Are you looking for a holiday? Get special deals.
10 Nov 2021 By google
Hospitals were overwhelmed during last year’s lockdowns, with wait times for emergency departments and surgeries blowing out despite dramatically reduced patient volumes.
This year’s public hospital report card, released on Friday, showed that unless urgent action was taken, backsliding or barely improved performance would be as “good as it gets” for the hospital system, the Australian Medical Association president, Dr Omar Khorshid said.
“What’s remarkable about this year’s report card is it shows hospitals continued to struggle in 2020 when Australians stayed home, and we weren’t dealing with the highly contagious Delta variant or high Covid-19 hospitalisations,” he said.
“What we had was a once-in-a-generation event – a dramatic reduction in hospitalisation from accidents, injuries and illness.
Australians seeking emergency treatment within 30 minutes only had a one-in-three chance of being seen on time in the ACT, the report found, while patients in South Australia and Western Australia had a one-in-two chance, and New South Wales patients had a 75% chance.
“What that says for the future is that we just don’t have the capacity to deliver good, quality healthcare when people need it. And that’s regardless of Covid.”

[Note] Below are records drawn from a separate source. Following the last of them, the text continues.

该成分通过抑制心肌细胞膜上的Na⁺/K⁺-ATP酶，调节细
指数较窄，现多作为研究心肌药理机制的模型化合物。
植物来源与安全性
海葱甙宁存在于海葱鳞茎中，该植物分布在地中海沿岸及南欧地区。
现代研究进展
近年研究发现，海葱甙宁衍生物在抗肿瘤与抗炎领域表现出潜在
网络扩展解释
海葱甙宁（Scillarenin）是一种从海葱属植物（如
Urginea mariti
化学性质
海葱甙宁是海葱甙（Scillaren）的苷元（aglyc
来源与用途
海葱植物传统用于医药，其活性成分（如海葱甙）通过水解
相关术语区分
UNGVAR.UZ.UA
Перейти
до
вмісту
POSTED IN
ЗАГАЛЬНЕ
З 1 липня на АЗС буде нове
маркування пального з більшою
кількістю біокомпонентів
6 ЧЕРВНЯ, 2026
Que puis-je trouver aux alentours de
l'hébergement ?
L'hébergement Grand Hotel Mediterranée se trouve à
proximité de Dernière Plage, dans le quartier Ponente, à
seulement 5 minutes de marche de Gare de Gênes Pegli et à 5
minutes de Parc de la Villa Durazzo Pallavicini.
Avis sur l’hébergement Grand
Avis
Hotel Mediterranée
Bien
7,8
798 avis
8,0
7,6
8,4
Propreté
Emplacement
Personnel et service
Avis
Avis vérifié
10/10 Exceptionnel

Just 69% of Australians hoping to leave the emergency department in four hours or sooner were treated within the timeframes, even though the number of patients dropped by 1.4% from 2019 to 2020.

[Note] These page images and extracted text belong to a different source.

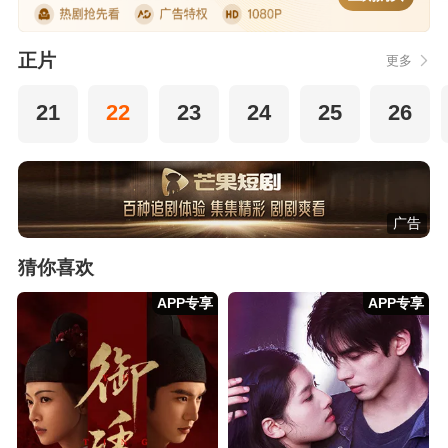
正片
更多
21
22
23
24
25
26
广告
猜你喜欢
APP专享
APP专享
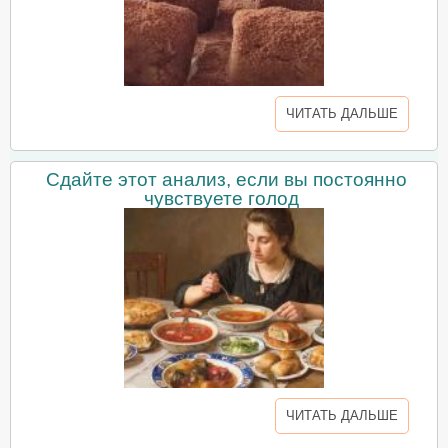
ЧИТАТЬ ДАЛЬШЕ
Сдайте этот анализ, если вы постоянно
чувствуете голод
ЧИТАТЬ ДАЛЬШЕ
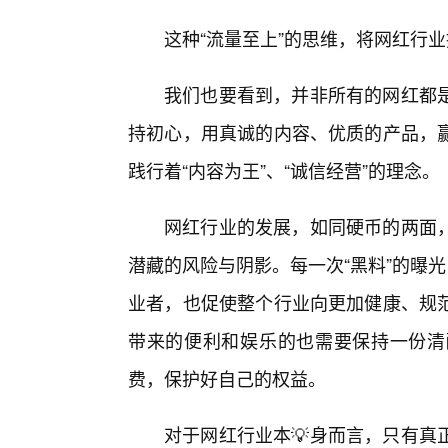
这种“流量至上”的思维，将网红行
我们也要看到，并非所有的网红都
持初心，用真诚的内容、优质的产品，
践行着“内容为王”、“诚信经营”的理念。
网红行业的发展，如同硬币的两面
潜藏的风险与阴影。每一次“黑料”的曝
业者，也促使整个行业向更加健康、规范
带来的便利和娱乐的也需要保持一份清
费，保护好自己的权益。
对于网红行业本💡身而言，只有真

And despite there being a hold on non-urgent elective surgeries, only 75% of category 2 patients were treated within the recommended timeframe.
“What this means is that 25% of people will wait longer than 90 days for surgeries, which in this category can include treatment for an unruptured brain aneurism, decompression of a spinal cord and treatment for ovarian cysts or unhealed fractures,” Khorshid said.
“If you’re in Tasmania, you’ve got more than a 63% chance you’ll be waiting longer than that – hard to believe for a world-class health system.”
Sign up to receive an email with the top stories from Guardian Australia every morning
Khorshid said “no single jurisdiction” improved its performance on wait times in the public health system.
A key measure of a hospital’s capacity to cope – the number of beds available – has also been on a downward trend for the past 27 years, and hasn’t improved during the pandemic.